Working data Start Marker

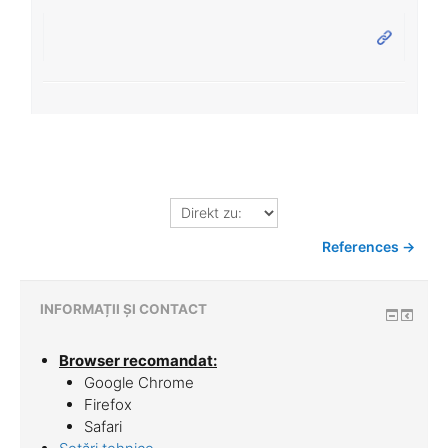
Direkt
zu:
References →
INFORMAȚII ȘI CONTACT
Browser recomandat:
Google Chrome
Firefox
Safari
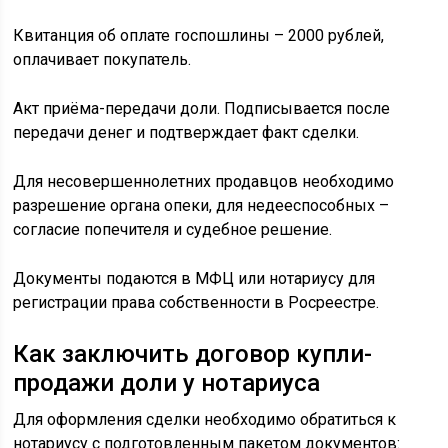
Квитанция об оплате госпошлины – 2000 рублей,
оплачивает покупатель.
Акт приёма-передачи доли. Подписывается после
передачи денег и подтверждает факт сделки.
Для несовершеннолетних продавцов необходимо
разрешение органа опеки, для недееспособных –
согласие попечителя и судебное решение.
Документы подаются в МФЦ или нотариусу для
регистрации права собственности в Росреестре.
Как заключить договор купли-
продажи доли у нотариуса
Для оформления сделки необходимо обратиться к
нотариусу с подготовленным пакетом документов:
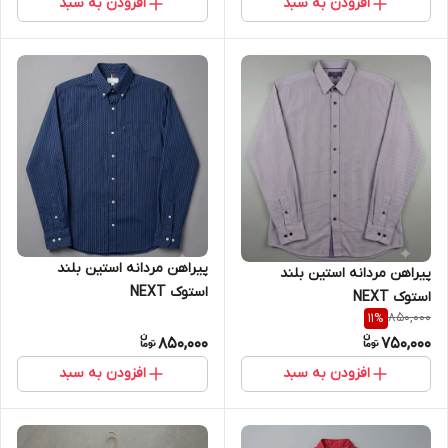
افزودن به سبد
افزودن به سبد
پیراهن مردانه استین بلند
پیراهن مردانه استین بلند
استوک NEXT
استوک NEXT
850,000
11
%
850,000
750,000
افزودن به سبد
افزودن به سبد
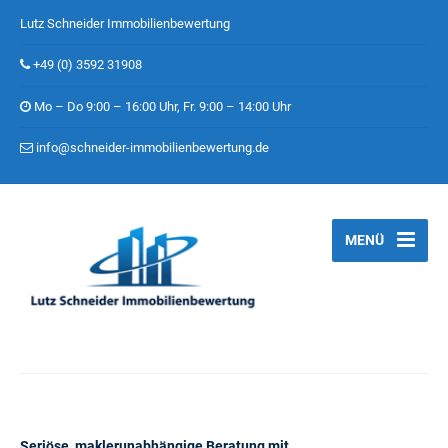
Lutz Schneider Immobilienbewertung
+49 (0) 3592 31908
Mo – Do 9:00 – 16:00 Uhr, Fr. 9:00 – 14:00 Uhr
info@schneider-immobilienbewertung.de
MENÜ
Seriöse, maklerunabhängige Beratung mit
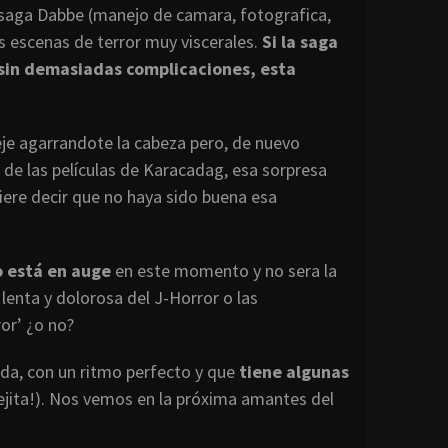
la saga Dabbe (manejo de camara, fotografica,
s escenas de terror muy viscerales.
Si la saga
 sin demasiadas complicaciones, esta
deje agarrandote la cabeza pero, de nuevo
a de las películas de Karacadag, esa sorpresa
uiere decir que no haya sido buena esa
o está en auge
en este momento y no sera la
lenta y dolorosa del J-Horror o las
ror’ ¿o no?
ada, con un ritmo perfecto y que
tiene algunas
ejita!). Nos vemos en la próxima amantes del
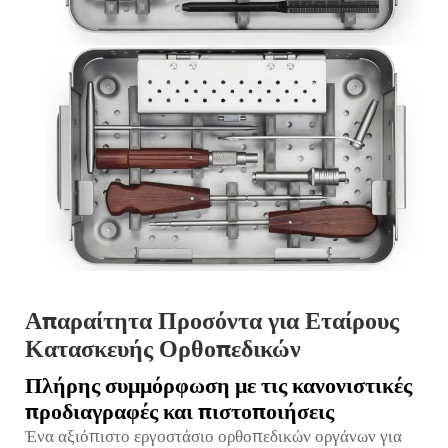
Απαραίτητα Προσόντα για Εταίρους
Κατασκευής Ορθοπεδικών
Πλήρης συμμόρφωση με τις κανονιστικές
προδιαγραφές και πιστοποιήσεις
Ένα αξιόπιστο εργοστάσιο ορθοπεδικών οργάνων για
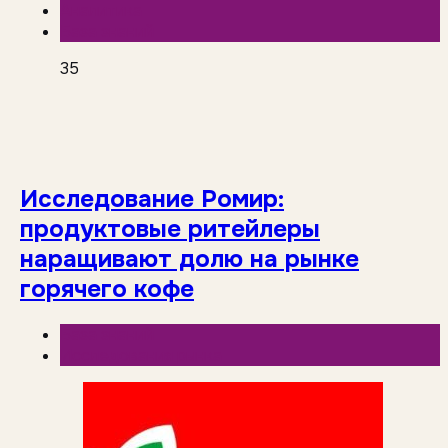
Аналитика
База знаний
35
Исследование Ромир:
продуктовые ритейлеры
наращивают долю на рынке
горячего кофе
База знаний
Исследования рынка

Working data End Marker

Problem requirements:
Copy each line above where the string "сделки" occurs.

Solution to this exercise:
передачи денег и подтверждает факт сделки.
Для оформления сделки необходимо обратиться к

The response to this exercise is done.